▶ _TO DO_
Reproduce nothing beyond the line containing "You have opportunity". From the first line of the data below down to it, copy each line exactly, without the pictures.

----

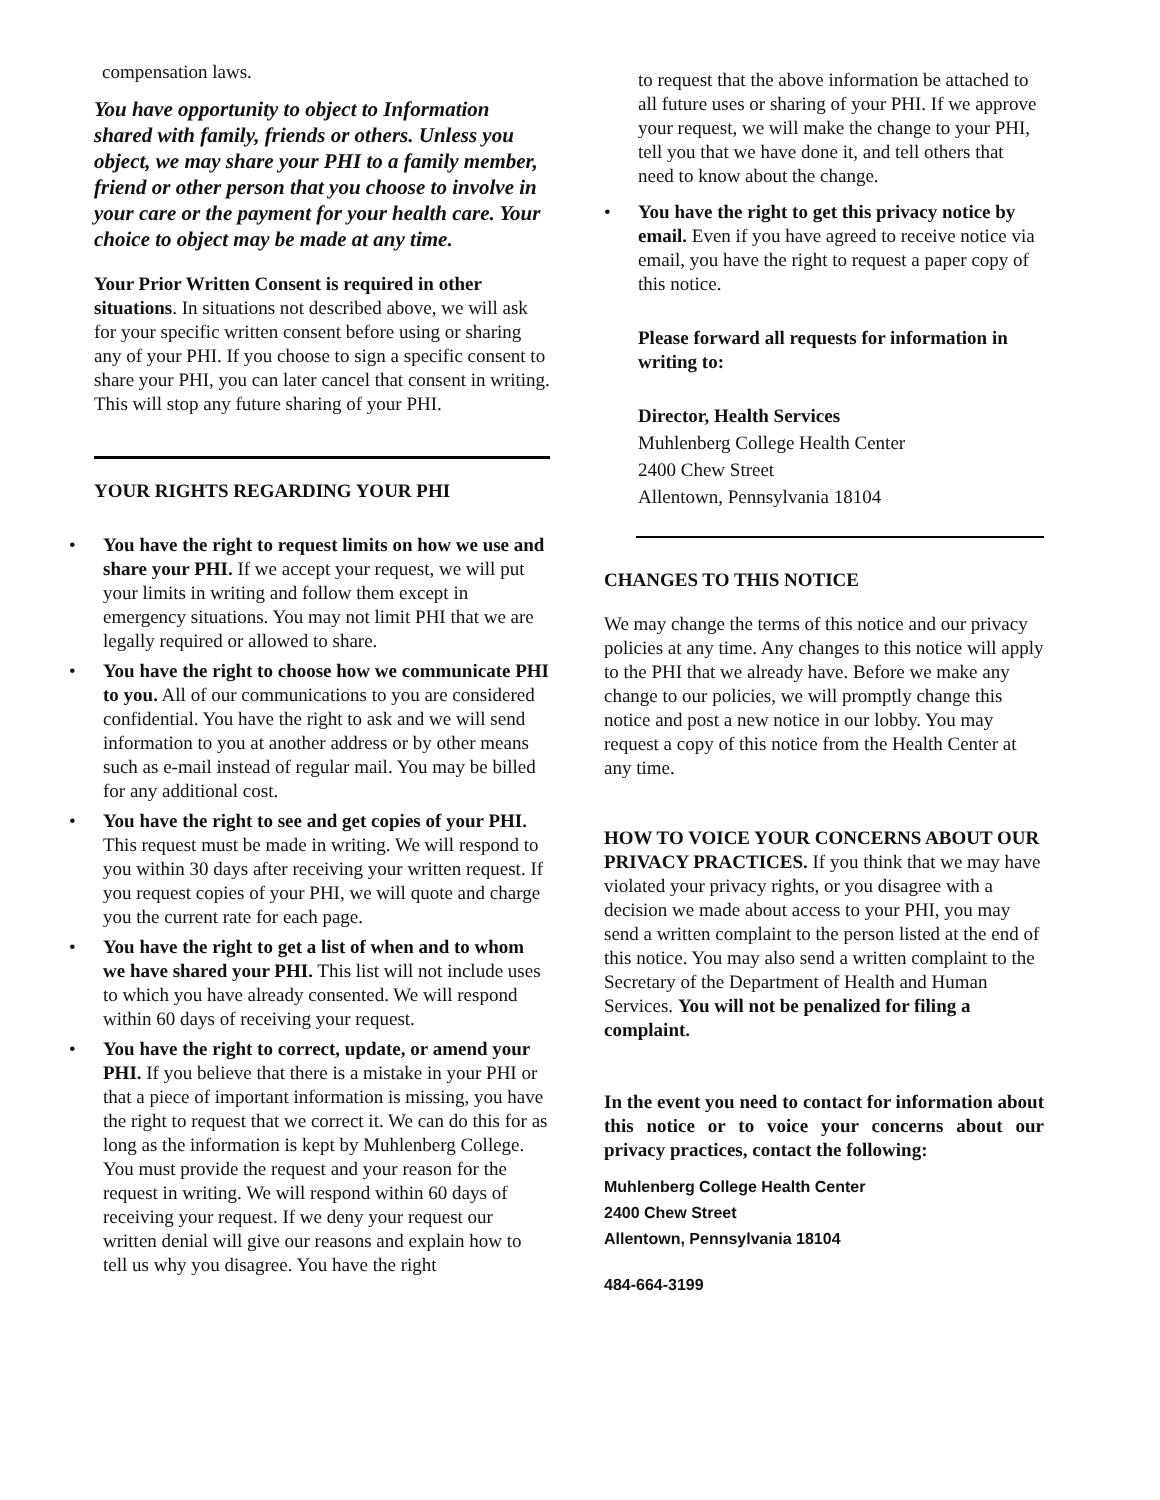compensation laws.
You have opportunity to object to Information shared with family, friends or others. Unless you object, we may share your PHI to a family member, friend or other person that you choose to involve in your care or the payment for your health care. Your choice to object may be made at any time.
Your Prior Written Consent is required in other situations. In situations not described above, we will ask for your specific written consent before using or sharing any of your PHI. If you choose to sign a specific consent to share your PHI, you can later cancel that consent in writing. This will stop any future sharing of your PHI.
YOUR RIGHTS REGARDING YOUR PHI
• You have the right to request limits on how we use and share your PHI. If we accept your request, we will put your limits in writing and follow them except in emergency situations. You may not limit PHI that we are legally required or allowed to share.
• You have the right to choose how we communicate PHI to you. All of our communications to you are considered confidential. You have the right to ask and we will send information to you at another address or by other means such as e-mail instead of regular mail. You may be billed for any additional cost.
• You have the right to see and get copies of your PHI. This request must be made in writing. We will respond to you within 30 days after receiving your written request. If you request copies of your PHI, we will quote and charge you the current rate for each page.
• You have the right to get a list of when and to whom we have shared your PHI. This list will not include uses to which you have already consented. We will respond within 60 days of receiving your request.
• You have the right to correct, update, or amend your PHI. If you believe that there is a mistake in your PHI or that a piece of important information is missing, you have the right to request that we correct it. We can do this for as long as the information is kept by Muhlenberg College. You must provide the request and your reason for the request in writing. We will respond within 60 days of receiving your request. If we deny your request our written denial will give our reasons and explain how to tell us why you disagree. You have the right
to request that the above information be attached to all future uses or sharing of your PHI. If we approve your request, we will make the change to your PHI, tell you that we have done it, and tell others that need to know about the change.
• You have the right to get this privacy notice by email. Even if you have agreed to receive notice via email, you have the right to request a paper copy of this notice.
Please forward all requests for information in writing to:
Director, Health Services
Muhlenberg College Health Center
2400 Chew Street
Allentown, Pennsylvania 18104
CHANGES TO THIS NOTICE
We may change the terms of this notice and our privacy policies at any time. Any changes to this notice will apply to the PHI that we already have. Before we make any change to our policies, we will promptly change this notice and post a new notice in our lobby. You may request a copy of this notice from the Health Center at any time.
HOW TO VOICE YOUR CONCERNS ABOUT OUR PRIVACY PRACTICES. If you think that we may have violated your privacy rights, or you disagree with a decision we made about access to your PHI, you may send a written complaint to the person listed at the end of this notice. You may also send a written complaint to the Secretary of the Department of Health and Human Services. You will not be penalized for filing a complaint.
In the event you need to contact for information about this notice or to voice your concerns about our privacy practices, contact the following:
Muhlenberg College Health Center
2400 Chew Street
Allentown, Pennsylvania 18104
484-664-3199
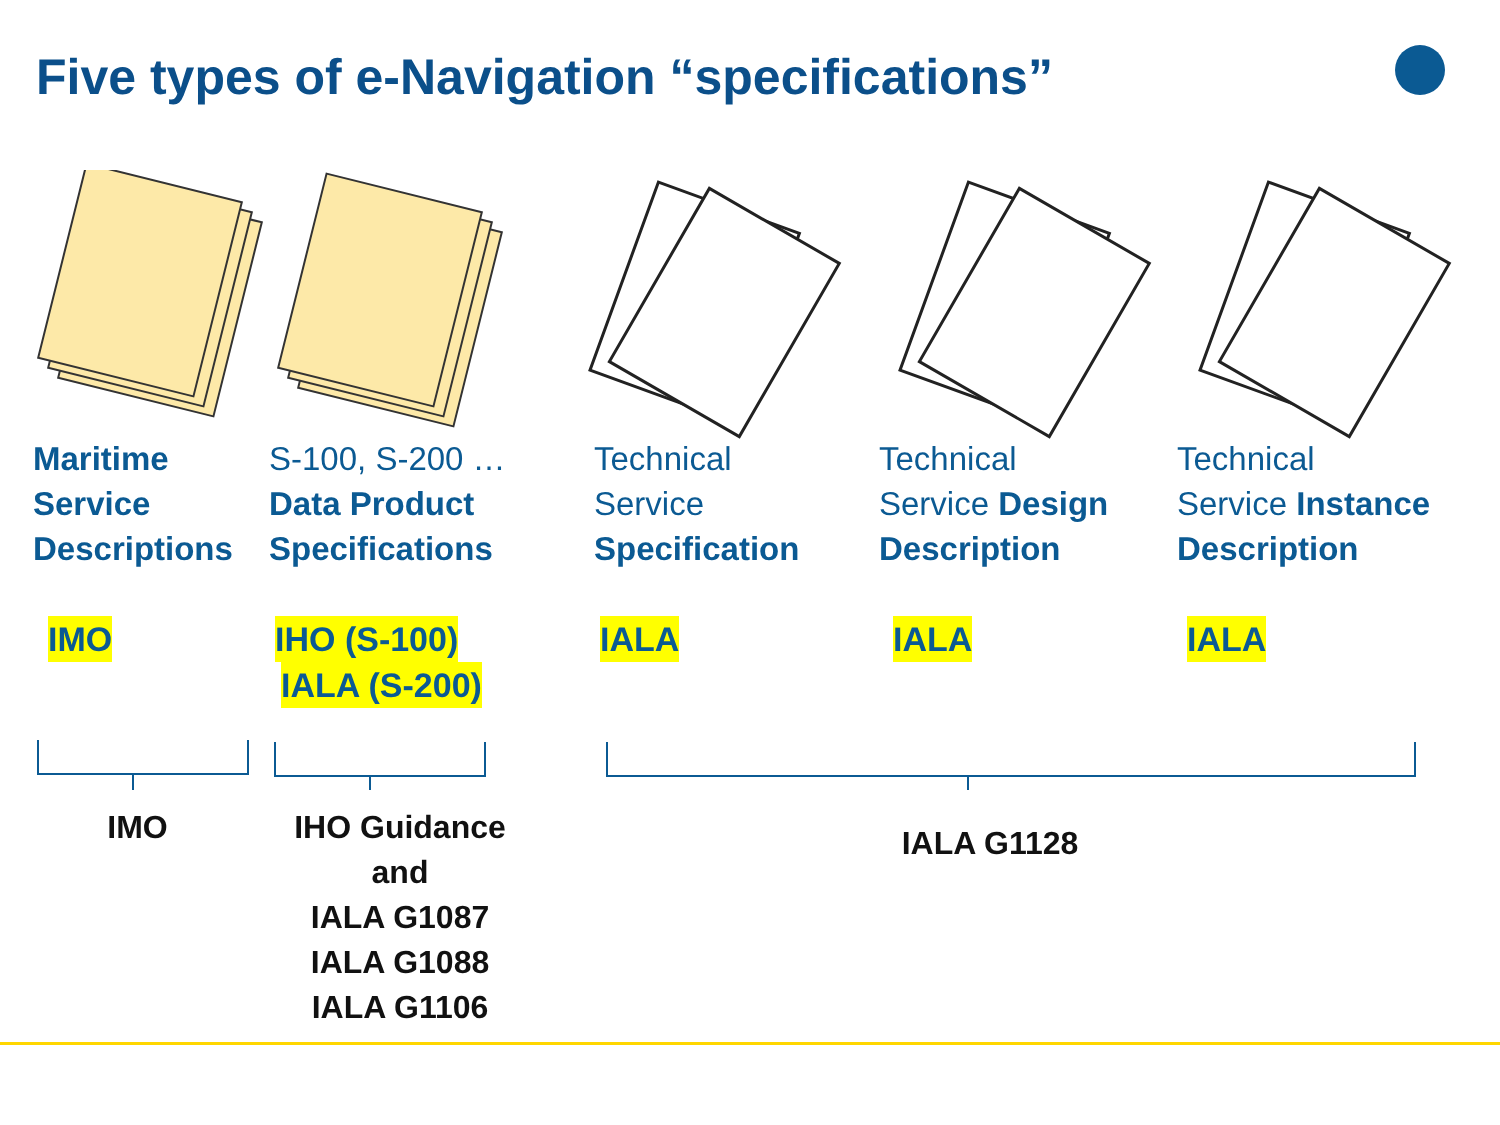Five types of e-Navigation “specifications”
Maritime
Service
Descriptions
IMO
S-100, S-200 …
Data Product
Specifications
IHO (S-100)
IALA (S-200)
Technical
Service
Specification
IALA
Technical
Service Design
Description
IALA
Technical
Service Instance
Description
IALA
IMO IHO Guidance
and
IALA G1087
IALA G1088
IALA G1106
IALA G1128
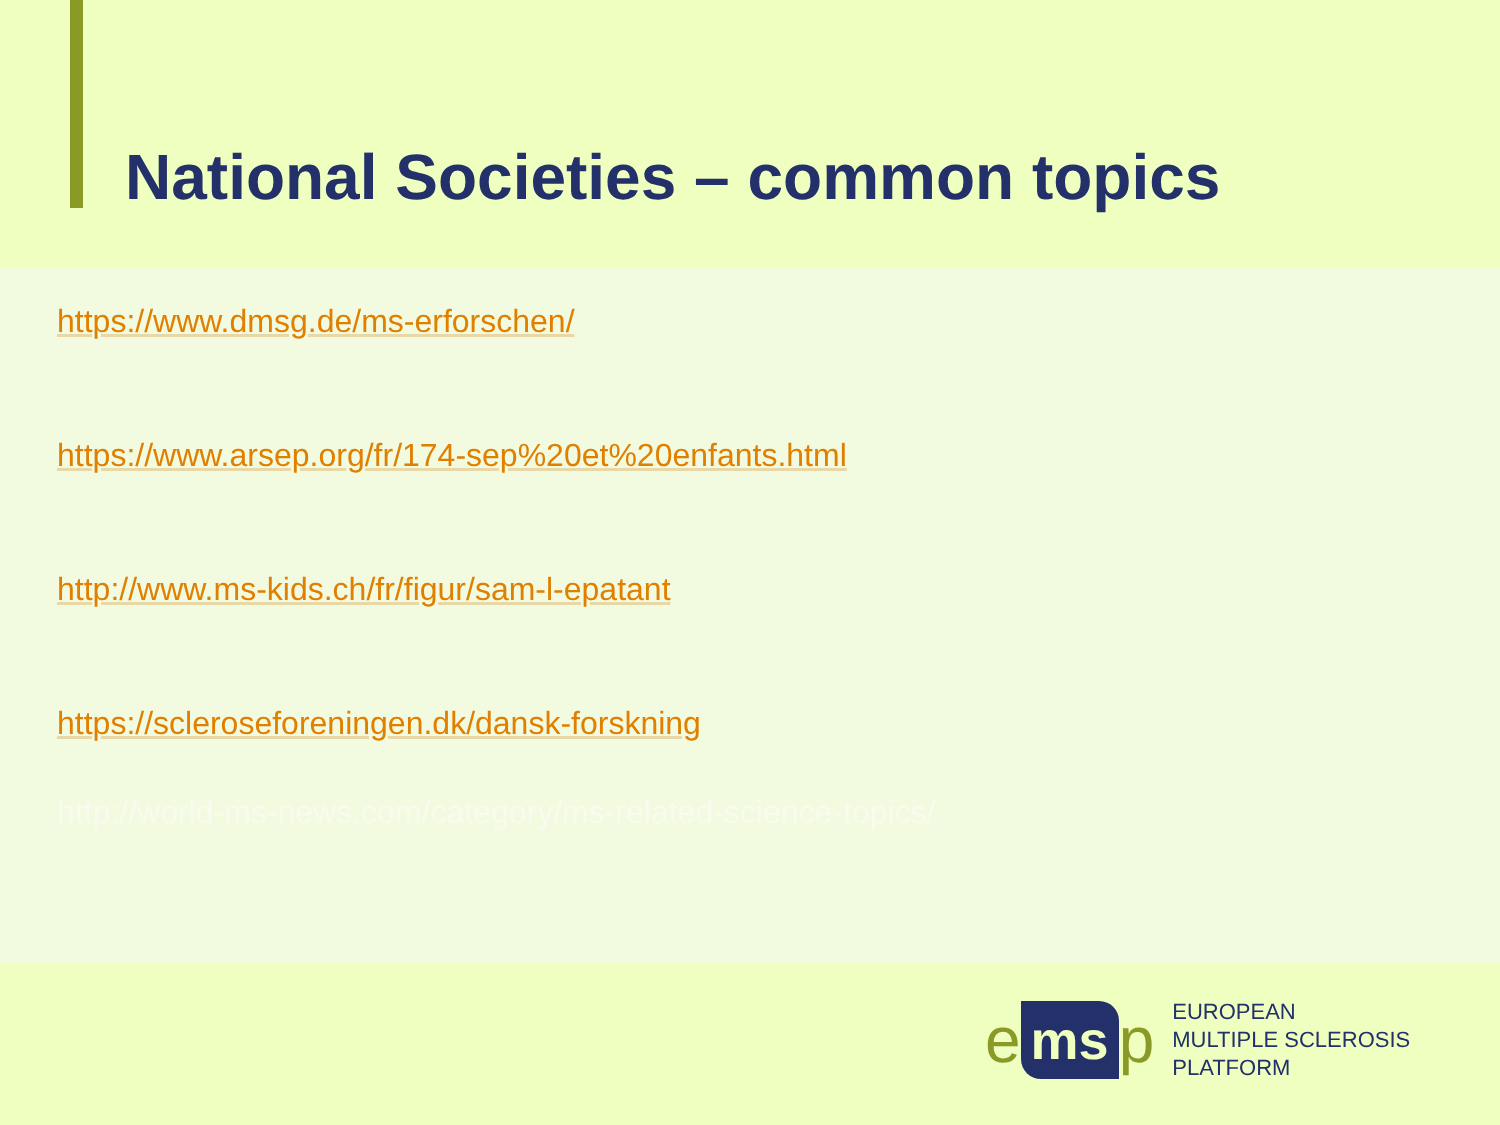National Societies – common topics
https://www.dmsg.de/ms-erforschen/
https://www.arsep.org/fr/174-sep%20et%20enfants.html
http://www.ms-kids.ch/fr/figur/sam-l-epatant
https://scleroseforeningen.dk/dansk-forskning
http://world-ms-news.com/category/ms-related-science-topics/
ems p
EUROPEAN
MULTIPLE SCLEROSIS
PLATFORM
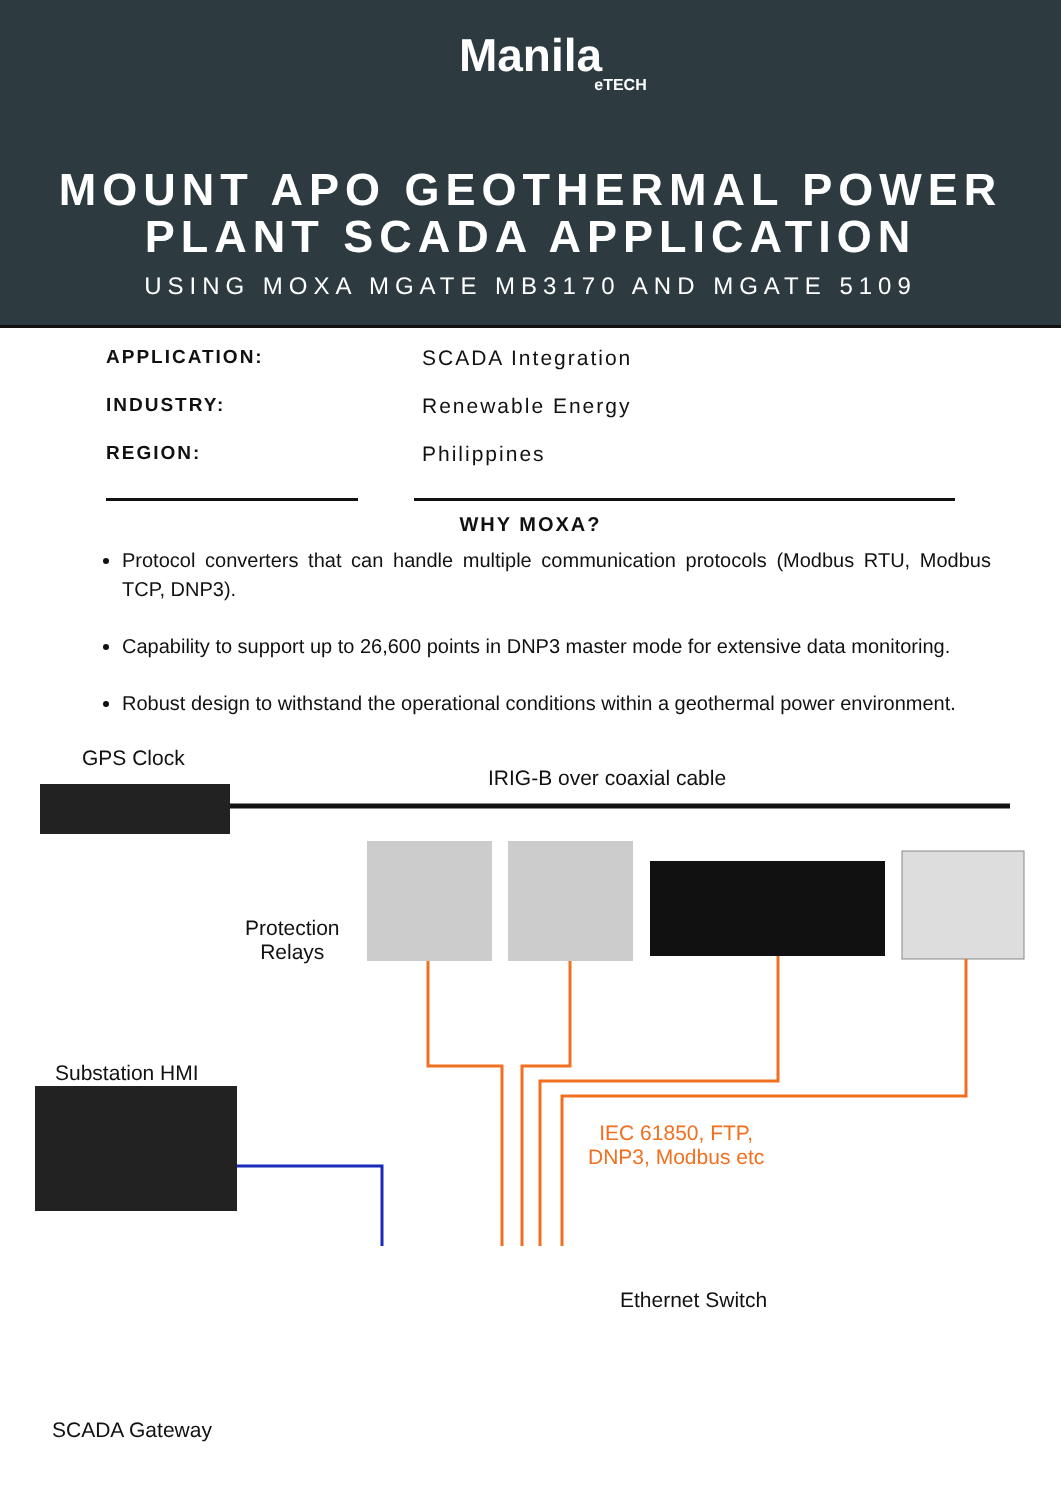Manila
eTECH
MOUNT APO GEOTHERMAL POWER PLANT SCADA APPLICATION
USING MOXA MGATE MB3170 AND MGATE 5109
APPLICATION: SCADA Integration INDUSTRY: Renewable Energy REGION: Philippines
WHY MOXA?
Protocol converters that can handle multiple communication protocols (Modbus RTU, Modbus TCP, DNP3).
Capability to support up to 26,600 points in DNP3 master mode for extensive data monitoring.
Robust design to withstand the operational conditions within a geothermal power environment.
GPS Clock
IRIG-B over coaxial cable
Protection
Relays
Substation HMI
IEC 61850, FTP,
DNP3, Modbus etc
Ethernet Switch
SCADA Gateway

----

▶ _ANSWER TO THIS PROBLEM_
compensation laws.
You have opportunity to object to Information shared with family, friends or others. Unless you object, we may share your PHI to a family member, friend or other person that you choose to involve in your care or the payment for your health care. Your choice to object may be made at any time.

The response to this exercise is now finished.